Follow-up activities, especially for older children and urban-based photographs, might include:
- relating photographs to the Ordnance Survey maps of the area
- identifying buildings and features that have survived and that would be worthy of preservation
- identifying buildings and other developments which have not been in keeping with, or sympathetic to, their surroundings.
Bias and accuracy in pictures
Older children should also be made aware of the bias which often existed in the work of artists in the past and the dangers that this can pose for the historian. Comparing the view of the Irish hedge school which forms the setting of the incident portrayed in William Mulready’s The Last In and the caricature of a hedge school used to illustrate William Carleton’s Traits and Stories of the Irish Peasantry should highlight the exaggeration of the latter.
Both scenes convey the rudimentary nature of the schoolrooms and the apparent disorganisation of these schools, which did not employ class or group teaching, but Carleton’s illustration, designed for an unsympathetic English audience, portrays the disorder as riotous and savage behaviour.

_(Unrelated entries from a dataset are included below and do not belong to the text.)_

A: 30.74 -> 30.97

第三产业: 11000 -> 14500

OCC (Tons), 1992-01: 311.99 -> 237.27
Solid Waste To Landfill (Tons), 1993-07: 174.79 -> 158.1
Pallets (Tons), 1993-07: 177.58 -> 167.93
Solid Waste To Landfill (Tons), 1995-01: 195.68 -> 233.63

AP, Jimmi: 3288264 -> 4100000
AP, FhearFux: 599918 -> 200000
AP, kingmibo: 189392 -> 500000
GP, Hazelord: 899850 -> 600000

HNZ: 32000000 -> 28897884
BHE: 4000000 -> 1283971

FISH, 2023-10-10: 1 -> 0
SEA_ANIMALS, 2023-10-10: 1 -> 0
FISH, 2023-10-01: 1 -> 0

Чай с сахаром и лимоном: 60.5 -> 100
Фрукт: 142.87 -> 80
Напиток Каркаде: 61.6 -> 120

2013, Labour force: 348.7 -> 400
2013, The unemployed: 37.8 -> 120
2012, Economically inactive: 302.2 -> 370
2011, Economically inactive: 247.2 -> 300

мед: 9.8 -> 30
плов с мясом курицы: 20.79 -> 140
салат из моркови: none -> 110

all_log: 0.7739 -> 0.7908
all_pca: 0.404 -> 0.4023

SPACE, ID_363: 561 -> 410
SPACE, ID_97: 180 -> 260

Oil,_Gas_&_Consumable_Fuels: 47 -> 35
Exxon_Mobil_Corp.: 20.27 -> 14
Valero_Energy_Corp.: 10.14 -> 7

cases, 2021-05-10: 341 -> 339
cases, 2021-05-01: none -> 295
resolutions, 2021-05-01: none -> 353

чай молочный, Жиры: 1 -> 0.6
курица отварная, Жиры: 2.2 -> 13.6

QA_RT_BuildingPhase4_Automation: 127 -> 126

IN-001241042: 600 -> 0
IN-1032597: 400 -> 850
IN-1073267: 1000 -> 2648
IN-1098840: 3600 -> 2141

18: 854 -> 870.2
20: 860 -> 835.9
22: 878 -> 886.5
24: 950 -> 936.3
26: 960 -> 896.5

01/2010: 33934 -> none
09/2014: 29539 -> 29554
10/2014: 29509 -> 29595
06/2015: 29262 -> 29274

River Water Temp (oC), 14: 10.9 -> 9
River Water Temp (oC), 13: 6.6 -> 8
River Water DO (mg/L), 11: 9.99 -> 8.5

Children who would have completed some work on the nature of the hedge schools could be led to discuss
why the rooms appeared disorganised to English and other visitors (they were accustomed to seeing pupils in schools for the poor sitting in ordered rows) and why this has been exaggerated in the second picture.
Children might also be encouraged to think about the accuracy of school and other semi-formal photographs as evidence of children’s appearance and clothing. Asking children to consider the preparations which they undergo for the school photograph today could lead them to question whether the children in older photographs were always dressed in the way shown.